Graciliano Ramos, a produção de 30, dirigida ideologicamente, havia misturado romance com documento sociológico de baixo teor analítico, destacou. Não obstante a exceção feita ao autor de Vidas secas, a afirmação de Assis Brasil, reducionista que foi, terminou por desmerecer, indevidamente, o talento de diversos romancistas cujo éthos sociológico – e não uma visão pretensiosamente política – não implicou prejuízo à qualidade estética de suas produções, como quis o crítico, mas se fez crisol para o enriquecimento da literatura nacional, uma vez que contribuiu para a construção efetiva do Modernismo brasileiro.

As asserções assisianas acerca do regionalismo literário se deram conforme um paradigma que teve em sua nascente Graciliano Ramos e, em seu ápice, Guimarães Rosa.
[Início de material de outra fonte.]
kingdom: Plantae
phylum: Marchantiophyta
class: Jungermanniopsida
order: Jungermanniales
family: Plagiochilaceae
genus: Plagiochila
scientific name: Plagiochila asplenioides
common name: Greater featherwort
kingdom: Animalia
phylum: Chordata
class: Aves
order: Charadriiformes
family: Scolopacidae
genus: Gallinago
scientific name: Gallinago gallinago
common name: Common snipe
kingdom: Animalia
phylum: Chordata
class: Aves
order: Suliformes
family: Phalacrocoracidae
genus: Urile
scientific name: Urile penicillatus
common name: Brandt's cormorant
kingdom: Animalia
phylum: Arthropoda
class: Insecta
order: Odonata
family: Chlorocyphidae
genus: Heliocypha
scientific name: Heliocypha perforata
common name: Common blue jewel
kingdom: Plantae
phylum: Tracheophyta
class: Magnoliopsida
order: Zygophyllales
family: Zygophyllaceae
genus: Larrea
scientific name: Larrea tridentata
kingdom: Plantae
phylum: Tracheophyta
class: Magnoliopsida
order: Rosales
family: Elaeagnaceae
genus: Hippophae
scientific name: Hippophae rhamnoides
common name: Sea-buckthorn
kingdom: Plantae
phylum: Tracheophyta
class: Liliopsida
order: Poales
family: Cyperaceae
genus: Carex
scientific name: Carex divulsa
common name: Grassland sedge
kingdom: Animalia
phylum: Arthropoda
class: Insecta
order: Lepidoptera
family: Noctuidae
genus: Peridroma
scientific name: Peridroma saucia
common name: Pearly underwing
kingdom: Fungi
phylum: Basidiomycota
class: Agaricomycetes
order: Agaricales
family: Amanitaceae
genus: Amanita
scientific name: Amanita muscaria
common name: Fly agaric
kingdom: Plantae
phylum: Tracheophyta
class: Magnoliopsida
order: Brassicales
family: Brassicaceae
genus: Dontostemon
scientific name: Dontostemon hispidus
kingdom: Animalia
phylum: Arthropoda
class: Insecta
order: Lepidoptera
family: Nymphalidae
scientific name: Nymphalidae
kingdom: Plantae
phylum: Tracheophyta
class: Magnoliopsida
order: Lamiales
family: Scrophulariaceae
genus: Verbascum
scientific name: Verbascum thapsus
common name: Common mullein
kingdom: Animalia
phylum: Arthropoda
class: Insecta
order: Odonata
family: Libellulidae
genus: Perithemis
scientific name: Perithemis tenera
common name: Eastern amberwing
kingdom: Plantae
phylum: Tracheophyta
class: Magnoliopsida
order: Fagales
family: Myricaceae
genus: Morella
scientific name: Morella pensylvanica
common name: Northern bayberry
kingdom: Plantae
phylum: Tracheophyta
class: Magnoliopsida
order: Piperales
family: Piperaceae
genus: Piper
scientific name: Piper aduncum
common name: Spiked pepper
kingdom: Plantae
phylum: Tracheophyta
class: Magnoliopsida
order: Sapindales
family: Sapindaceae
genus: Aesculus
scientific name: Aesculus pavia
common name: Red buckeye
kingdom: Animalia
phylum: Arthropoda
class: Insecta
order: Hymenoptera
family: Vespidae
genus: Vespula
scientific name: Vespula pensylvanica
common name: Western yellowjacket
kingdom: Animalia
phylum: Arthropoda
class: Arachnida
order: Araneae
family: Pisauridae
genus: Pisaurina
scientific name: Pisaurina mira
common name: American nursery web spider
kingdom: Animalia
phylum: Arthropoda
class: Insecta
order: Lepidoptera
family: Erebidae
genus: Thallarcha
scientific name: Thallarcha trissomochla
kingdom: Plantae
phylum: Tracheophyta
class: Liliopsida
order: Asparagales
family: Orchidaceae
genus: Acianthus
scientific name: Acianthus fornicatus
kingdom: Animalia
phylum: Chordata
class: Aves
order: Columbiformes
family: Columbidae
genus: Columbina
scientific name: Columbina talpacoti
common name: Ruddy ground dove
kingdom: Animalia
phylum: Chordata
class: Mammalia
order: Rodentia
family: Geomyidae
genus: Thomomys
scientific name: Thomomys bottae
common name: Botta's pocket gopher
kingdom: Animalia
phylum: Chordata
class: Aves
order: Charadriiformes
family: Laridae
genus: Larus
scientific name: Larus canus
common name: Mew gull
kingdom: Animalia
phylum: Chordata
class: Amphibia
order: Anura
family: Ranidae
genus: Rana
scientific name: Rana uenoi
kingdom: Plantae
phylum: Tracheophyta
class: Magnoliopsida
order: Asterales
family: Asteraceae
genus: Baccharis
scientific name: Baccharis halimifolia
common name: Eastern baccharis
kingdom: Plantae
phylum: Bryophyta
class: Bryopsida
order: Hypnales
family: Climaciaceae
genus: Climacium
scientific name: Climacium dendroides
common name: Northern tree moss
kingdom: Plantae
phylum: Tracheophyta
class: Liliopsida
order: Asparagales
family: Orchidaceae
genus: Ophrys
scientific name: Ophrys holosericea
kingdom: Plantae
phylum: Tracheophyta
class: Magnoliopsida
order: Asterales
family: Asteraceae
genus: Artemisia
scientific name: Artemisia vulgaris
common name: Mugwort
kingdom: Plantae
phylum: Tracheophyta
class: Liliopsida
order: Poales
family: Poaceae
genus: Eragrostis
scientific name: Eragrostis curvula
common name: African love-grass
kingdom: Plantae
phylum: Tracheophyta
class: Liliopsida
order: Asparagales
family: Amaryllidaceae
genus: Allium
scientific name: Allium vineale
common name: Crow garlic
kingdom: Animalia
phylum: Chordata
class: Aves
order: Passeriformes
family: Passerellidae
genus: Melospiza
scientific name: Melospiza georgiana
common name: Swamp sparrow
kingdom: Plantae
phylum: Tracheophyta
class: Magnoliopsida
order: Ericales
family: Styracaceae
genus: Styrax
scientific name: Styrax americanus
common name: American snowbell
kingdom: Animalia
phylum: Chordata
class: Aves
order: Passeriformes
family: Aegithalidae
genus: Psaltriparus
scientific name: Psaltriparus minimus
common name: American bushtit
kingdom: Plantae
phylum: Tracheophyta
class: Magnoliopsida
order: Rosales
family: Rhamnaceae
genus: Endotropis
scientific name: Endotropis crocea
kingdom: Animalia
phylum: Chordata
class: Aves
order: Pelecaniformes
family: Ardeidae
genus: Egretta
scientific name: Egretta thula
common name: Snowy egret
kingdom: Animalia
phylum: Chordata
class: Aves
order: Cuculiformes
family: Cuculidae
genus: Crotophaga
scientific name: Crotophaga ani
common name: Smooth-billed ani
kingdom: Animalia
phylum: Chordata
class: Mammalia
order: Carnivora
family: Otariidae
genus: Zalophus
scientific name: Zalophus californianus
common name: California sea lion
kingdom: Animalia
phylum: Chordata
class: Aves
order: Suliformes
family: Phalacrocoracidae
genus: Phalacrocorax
De acordo com suas proposições, somente depois da publicação de Sagarana, Corpo de baile e Grande sertão: veredas vieram obras que também conseguiram mérito pelo uso da linguagem regionalista. Interessante perceber, a partir dos fragmentos citados, que, na crítica assisiana, sempre foi estabelecido um perfil de escrita que privilegiou as obras pelas vias do comparativismo literário.